(STATED TASK) Rewrite the records below, changing every "Logical Bugs" to "Structural Bugs" and leaving everything else as it is.

(RECORDS TO PROCESS)
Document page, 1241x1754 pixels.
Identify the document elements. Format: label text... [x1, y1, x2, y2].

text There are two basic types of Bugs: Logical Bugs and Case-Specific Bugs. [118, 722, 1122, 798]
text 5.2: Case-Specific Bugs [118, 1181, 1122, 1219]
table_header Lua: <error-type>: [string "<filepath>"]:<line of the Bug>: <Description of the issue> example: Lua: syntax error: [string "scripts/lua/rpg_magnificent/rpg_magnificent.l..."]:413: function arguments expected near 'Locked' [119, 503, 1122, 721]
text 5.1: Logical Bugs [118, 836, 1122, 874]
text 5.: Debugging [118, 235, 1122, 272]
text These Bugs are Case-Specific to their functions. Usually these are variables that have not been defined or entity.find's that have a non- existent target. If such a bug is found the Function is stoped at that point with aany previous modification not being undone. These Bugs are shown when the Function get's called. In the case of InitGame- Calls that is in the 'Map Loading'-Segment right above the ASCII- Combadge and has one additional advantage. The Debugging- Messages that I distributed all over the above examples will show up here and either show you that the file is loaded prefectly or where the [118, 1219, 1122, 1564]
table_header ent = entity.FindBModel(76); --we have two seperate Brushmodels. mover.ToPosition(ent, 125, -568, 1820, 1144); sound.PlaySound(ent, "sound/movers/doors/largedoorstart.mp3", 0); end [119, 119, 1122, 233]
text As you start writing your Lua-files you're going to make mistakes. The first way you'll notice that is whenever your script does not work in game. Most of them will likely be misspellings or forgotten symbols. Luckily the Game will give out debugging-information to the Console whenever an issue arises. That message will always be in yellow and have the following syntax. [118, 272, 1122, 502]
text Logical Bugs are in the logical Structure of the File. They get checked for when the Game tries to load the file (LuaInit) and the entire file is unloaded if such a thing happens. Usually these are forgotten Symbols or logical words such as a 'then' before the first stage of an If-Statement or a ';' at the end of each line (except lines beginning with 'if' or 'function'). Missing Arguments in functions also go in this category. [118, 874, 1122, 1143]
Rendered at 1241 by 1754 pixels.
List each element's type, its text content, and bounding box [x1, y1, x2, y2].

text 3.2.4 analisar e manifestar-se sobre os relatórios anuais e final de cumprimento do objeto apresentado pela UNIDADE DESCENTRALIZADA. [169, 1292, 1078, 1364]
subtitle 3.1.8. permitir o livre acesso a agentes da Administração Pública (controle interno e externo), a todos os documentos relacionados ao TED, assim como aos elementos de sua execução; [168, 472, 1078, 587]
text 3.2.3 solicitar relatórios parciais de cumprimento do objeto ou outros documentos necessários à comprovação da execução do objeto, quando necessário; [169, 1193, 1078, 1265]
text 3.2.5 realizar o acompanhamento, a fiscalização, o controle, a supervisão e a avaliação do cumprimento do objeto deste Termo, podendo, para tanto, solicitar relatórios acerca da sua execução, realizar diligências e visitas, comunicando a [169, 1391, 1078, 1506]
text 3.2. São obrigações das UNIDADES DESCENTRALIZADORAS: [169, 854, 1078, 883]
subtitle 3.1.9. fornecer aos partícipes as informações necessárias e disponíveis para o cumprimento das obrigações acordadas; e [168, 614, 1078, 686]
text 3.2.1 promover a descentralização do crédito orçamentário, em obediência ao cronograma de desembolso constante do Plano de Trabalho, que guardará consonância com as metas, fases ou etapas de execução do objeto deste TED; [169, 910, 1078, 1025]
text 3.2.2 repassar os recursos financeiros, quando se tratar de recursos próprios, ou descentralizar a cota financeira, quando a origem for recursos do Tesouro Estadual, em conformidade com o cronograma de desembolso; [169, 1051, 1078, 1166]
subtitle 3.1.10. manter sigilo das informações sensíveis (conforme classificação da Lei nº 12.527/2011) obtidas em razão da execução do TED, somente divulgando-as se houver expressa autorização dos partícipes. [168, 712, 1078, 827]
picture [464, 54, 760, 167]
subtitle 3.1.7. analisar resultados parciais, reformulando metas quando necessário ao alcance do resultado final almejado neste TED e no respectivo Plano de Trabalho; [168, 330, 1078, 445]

(WRITTEN RESPONSE)
Document page, 1241x1754 pixels.
Identify the document elements. Format: label text... [x1, y1, x2, y2].

text There are two basic types of Bugs: Structural Bugs and Case-Specific Bugs. [118, 722, 1122, 798]
text 5.2: Case-Specific Bugs [118, 1181, 1122, 1219]
table_header Lua: <error-type>: [string "<filepath>"]:<line of the Bug>: <Description of the issue> example: Lua: syntax error: [string "scripts/lua/rpg_magnificent/rpg_magnificent.l..."]:413: function arguments expected near 'Locked' [119, 503, 1122, 721]
text 5.1: Structural Bugs [118, 836, 1122, 874]
text 5.: Debugging [118, 235, 1122, 272]
text These Bugs are Case-Specific to their functions. Usually these are variables that have not been defined or entity.find's that have a non- existent target. If such a bug is found the Function is stoped at that point with aany previous modification not being undone. These Bugs are shown when the Function get's called. In the case of InitGame- Calls that is in the 'Map Loading'-Segment right above the ASCII- Combadge and has one additional advantage. The Debugging- Messages that I distributed all over the above examples will show up here and either show you that the file is loaded prefectly or where the [118, 1219, 1122, 1564]
table_header ent = entity.FindBModel(76); --we have two seperate Brushmodels. mover.ToPosition(ent, 125, -568, 1820, 1144); sound.PlaySound(ent, "sound/movers/doors/largedoorstart.mp3", 0); end [119, 119, 1122, 233]
text As you start writing your Lua-files you're going to make mistakes. The first way you'll notice that is whenever your script does not work in game. Most of them will likely be misspellings or forgotten symbols. Luckily the Game will give out debugging-information to the Console whenever an issue arises. That message will always be in yellow and have the following syntax. [118, 272, 1122, 502]
text Structural Bugs are in the logical Structure of the File. They get checked for when the Game tries to load the file (LuaInit) and the entire file is unloaded if such a thing happens. Usually these are forgotten Symbols or logical words such as a 'then' before the first stage of an If-Statement or a ';' at the end of each line (except lines beginning with 'if' or 'function'). Missing Arguments in functions also go in this category. [118, 874, 1122, 1143]
Rendered at 1241 by 1754 pixels.
List each element's type, its text content, and bounding box [x1, y1, x2, y2].

text 3.2.4 analisar e manifestar-se sobre os relatórios anuais e final de cumprimento do objeto apresentado pela UNIDADE DESCENTRALIZADA. [169, 1292, 1078, 1364]
subtitle 3.1.8. permitir o livre acesso a agentes da Administração Pública (controle interno e externo), a todos os documentos relacionados ao TED, assim como aos elementos de sua execução; [168, 472, 1078, 587]
text 3.2.3 solicitar relatórios parciais de cumprimento do objeto ou outros documentos necessários à comprovação da execução do objeto, quando necessário; [169, 1193, 1078, 1265]
text 3.2.5 realizar o acompanhamento, a fiscalização, o controle, a supervisão e a avaliação do cumprimento do objeto deste Termo, podendo, para tanto, solicitar relatórios acerca da sua execução, realizar diligências e visitas, comunicando a [169, 1391, 1078, 1506]
text 3.2. São obrigações das UNIDADES DESCENTRALIZADORAS: [169, 854, 1078, 883]
subtitle 3.1.9. fornecer aos partícipes as informações necessárias e disponíveis para o cumprimento das obrigações acordadas; e [168, 614, 1078, 686]
text 3.2.1 promover a descentralização do crédito orçamentário, em obediência ao cronograma de desembolso constante do Plano de Trabalho, que guardará consonância com as metas, fases ou etapas de execução do objeto deste TED; [169, 910, 1078, 1025]
text 3.2.2 repassar os recursos financeiros, quando se tratar de recursos próprios, ou descentralizar a cota financeira, quando a origem for recursos do Tesouro Estadual, em conformidade com o cronograma de desembolso; [169, 1051, 1078, 1166]
subtitle 3.1.10. manter sigilo das informações sensíveis (conforme classificação da Lei nº 12.527/2011) obtidas em razão da execução do TED, somente divulgando-as se houver expressa autorização dos partícipes. [168, 712, 1078, 827]
picture [464, 54, 760, 167]
subtitle 3.1.7. analisar resultados parciais, reformulando metas quando necessário ao alcance do resultado final almejado neste TED e no respectivo Plano de Trabalho; [168, 330, 1078, 445]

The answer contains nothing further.